I'm always amazed with the ways parents will fight for awareness for their kids' diseases. But I've got to give this Dad snaps (you'll forgive me for the bad nineties era reference in a moment).
Don Hebert, a lobsterman from Marshfield, Mass., spent hours of his New Year's handing lobsters out for nothing - to spread the news about his seven-year-old son's fight with cystic fibrosis.
There's no cure for the genetic condition which causes thickened mucus secretions, often putting a strain on CF sufferer's lung function. According to CysticFibrosis.com, the leading support site for CF patients, it's caused by "a genetic mutation that disrupts the cystic fibrosis transmembrane regulator (CFTR) protein."
Today's technology allows for CF to be caught via prenatal screenings - generally the chorionic villus sampling - but that's only if a mother has that particular test (it's not required in all states). Little Michael Hebert wasn't diagnosed until the day before he started kindergartent (he's now in first grade) after his coughing fits sent his parents to doctors looking for answers.
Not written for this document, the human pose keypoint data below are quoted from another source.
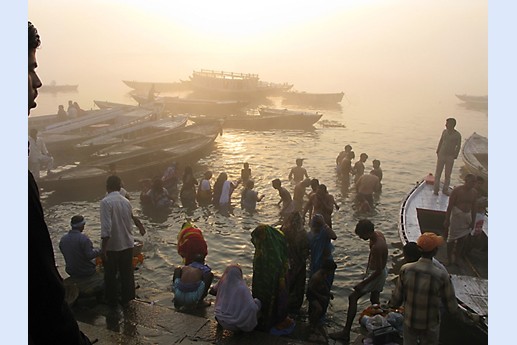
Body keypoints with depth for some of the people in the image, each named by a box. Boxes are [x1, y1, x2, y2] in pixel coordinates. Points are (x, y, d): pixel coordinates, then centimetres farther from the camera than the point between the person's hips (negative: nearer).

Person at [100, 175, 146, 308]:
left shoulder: (106, 202, -16)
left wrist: (103, 247, -21)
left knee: (110, 275, 14)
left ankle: (112, 300, 27)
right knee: (127, 273, 15)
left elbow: (106, 227, -23)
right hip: (127, 244, 4)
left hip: (112, 246, -4)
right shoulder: (126, 202, 1)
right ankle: (126, 299, 25)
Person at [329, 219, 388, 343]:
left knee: (353, 298, -8)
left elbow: (378, 271, -28)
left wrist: (363, 283, -22)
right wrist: (367, 268, 16)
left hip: (377, 275, -9)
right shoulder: (377, 233, -7)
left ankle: (346, 333, -4)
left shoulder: (377, 247, -35)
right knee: (374, 300, 24)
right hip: (376, 272, 9)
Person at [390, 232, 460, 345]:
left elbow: (396, 300, -11)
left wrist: (392, 303, 12)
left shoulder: (405, 270, -19)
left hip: (409, 322, 2)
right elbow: (452, 308, -16)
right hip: (430, 326, -2)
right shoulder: (441, 276, -27)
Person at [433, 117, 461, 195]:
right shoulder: (444, 131, 0)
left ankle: (445, 190, 20)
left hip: (450, 157, -2)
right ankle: (436, 190, 12)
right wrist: (437, 152, 9)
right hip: (441, 155, 2)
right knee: (438, 173, 3)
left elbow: (458, 147, -3)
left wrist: (454, 156, -6)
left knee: (448, 175, 7)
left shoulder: (457, 135, -9)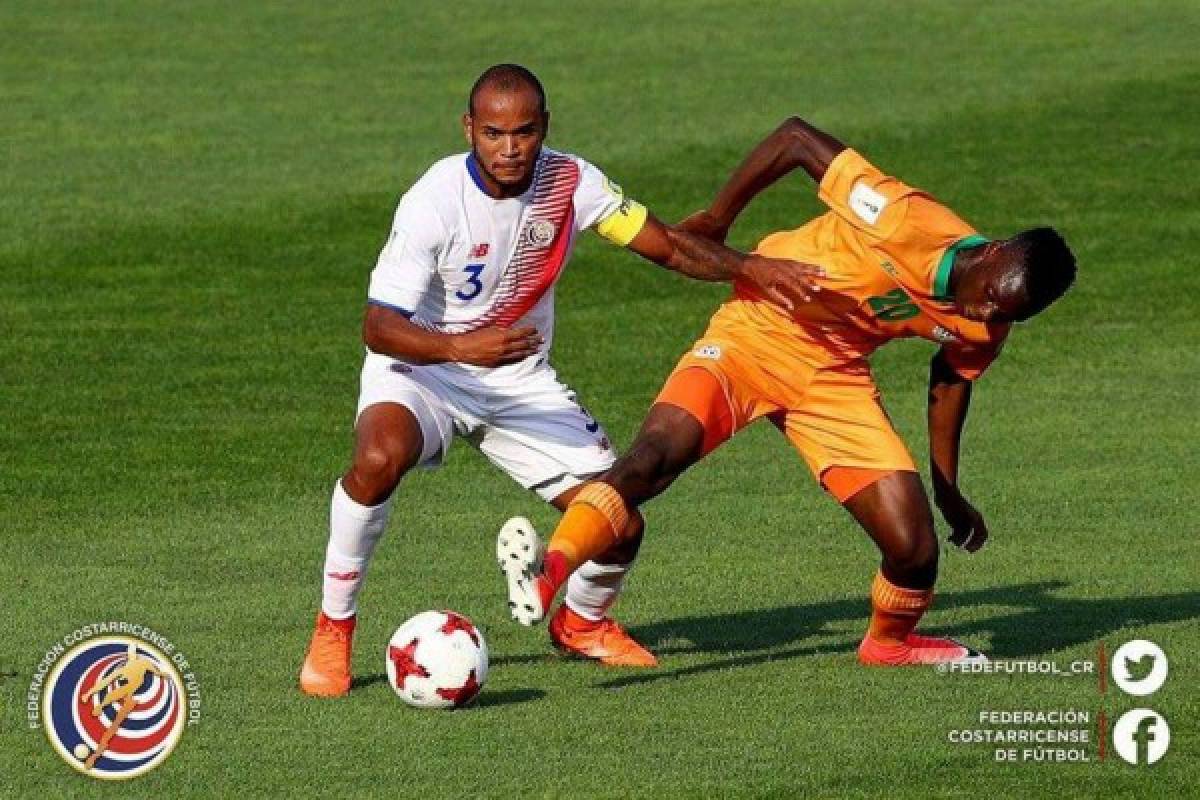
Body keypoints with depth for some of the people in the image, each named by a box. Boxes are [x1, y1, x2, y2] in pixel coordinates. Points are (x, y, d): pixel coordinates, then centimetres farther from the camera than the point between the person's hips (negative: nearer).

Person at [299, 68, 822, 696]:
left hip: (521, 378, 4)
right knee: (380, 457, -38)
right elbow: (379, 326, -26)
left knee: (620, 527, -6)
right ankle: (333, 628, -19)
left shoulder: (569, 181, -12)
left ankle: (582, 623, 30)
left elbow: (665, 244, -3)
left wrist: (747, 266, -21)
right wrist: (462, 346, -44)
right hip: (419, 367, -4)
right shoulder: (434, 200, -25)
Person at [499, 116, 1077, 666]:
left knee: (915, 550, -6)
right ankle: (548, 572, -43)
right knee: (659, 451, -31)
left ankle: (890, 641, 26)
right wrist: (716, 218, -8)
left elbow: (951, 381, 14)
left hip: (835, 380, 4)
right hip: (757, 334, -4)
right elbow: (795, 138, -17)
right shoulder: (906, 221, -27)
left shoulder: (985, 327, -9)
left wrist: (948, 493, 22)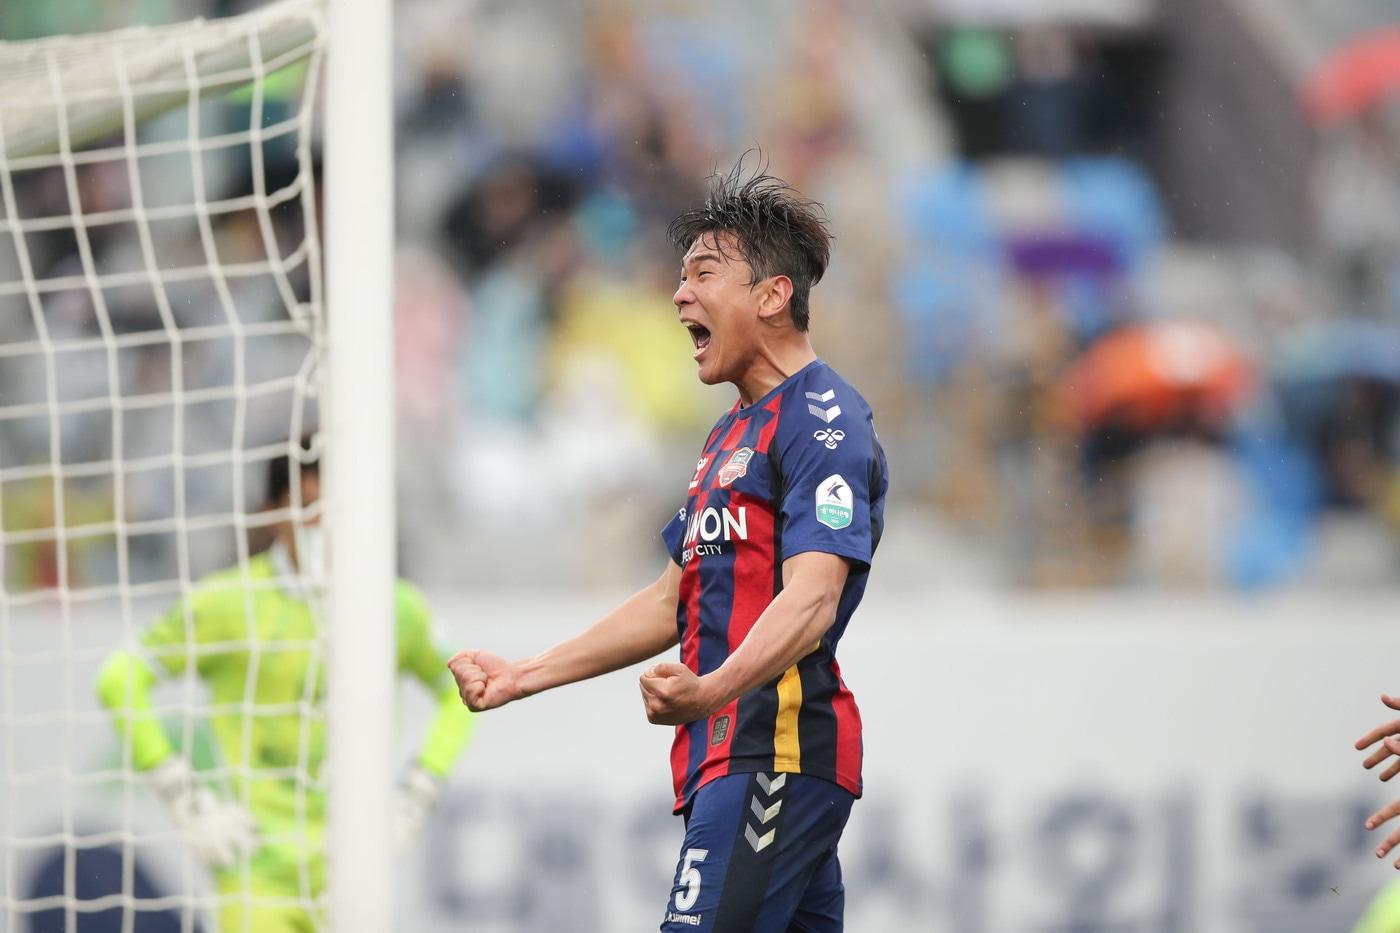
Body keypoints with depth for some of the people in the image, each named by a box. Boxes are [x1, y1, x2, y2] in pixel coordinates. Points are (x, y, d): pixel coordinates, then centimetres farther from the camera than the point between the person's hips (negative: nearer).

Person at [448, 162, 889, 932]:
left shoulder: (824, 419, -9)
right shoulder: (731, 434, 23)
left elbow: (812, 597, -23)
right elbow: (672, 602, 27)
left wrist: (714, 689, -40)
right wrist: (522, 678, 21)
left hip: (778, 748, -10)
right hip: (727, 757, 10)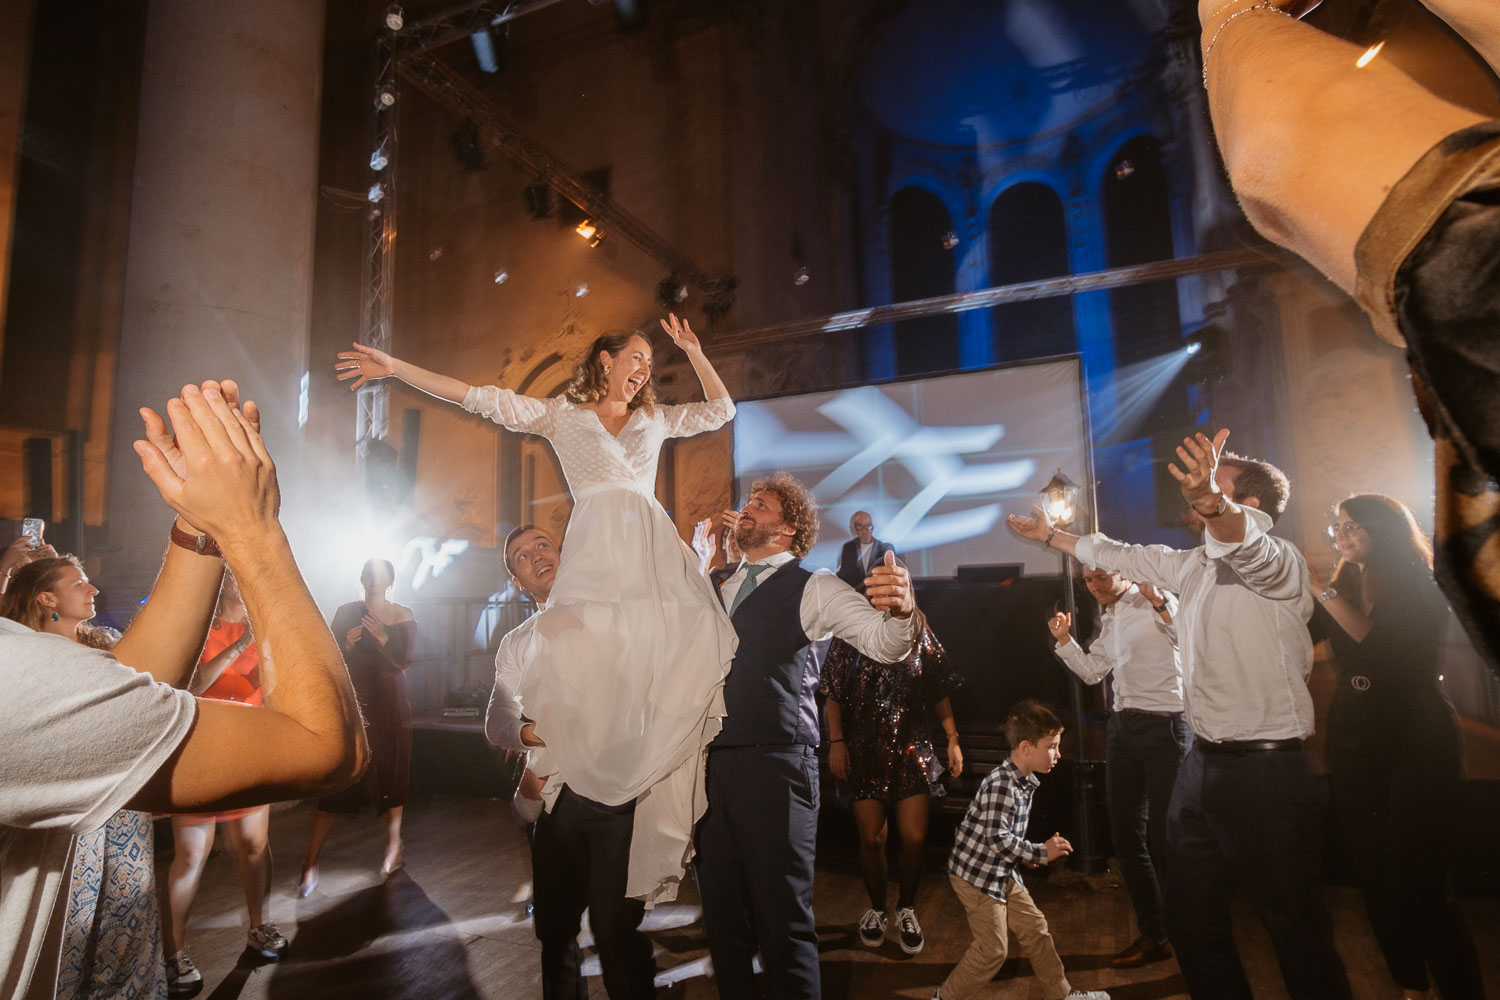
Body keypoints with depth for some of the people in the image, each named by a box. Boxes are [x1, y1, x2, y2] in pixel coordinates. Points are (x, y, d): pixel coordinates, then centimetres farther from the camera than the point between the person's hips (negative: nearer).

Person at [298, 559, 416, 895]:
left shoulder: (403, 616, 1)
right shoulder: (346, 613, 2)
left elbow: (405, 660, -8)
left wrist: (380, 636, -20)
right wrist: (347, 644, -19)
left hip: (390, 705, 1)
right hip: (354, 702, 0)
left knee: (391, 774, 6)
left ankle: (394, 847, 19)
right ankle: (311, 859, 4)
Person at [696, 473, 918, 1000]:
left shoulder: (813, 588, 2)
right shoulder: (715, 592, 18)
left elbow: (884, 642, -12)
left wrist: (900, 608, -33)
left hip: (776, 766, -5)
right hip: (711, 766, 5)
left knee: (784, 921, 0)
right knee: (722, 916, 14)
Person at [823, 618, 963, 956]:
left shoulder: (920, 636, 3)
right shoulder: (850, 637, -2)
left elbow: (939, 694, 8)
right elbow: (833, 694, 0)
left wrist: (952, 739, 5)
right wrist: (836, 741, -5)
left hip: (910, 749, 1)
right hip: (864, 753, -1)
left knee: (914, 838, -2)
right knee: (872, 838, 4)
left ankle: (907, 908, 24)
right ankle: (877, 908, 29)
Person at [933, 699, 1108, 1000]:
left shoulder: (1027, 781, 2)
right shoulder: (1000, 785, -29)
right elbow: (997, 839, -28)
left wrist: (1030, 853, 7)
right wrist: (1041, 853, -19)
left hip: (1004, 872, 9)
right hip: (977, 873, -9)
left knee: (1034, 928, 16)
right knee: (993, 949, -2)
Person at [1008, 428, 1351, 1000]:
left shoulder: (1279, 561, -13)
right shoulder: (1193, 566, 13)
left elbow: (1245, 542, -37)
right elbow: (1123, 556, 25)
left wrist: (1213, 505, -57)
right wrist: (1051, 535, 32)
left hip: (1266, 773, -8)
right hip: (1203, 762, 8)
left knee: (1298, 933, 5)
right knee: (1192, 924, 17)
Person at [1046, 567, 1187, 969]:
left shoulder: (1154, 602, -8)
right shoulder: (1110, 620, 16)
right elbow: (1092, 671, 17)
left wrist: (1159, 601, -31)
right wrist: (1063, 639, 6)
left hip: (1165, 727, -8)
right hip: (1122, 728, 8)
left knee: (1163, 837, -2)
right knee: (1126, 834, 11)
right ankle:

At just seven, Michael has to put on a therapy vest twice a day to help loosen the mucus in his chest, and he makes frequent visits to Boston's Children's Hospital. Life expectancies for CF patients vary (the oldest known CF survivor lived to the ripe old age of seventy-six), but many succumb in their twenties or thirties.
For the Heberts, the idea was simply to let more people know it's out there. They weren't asking for money (hence the FREE lobsters, handed out long with pamphlets about cystic fibrosis). Don and his friends spent the latter part of the afternoon plowing driveways and shoveling steps and walkways, once again for free, to spread the word around town.
In all, the Heberts handed out five hundred lobsters along with their pamphlets. I give Don snaps for creativity - and for being a good dad.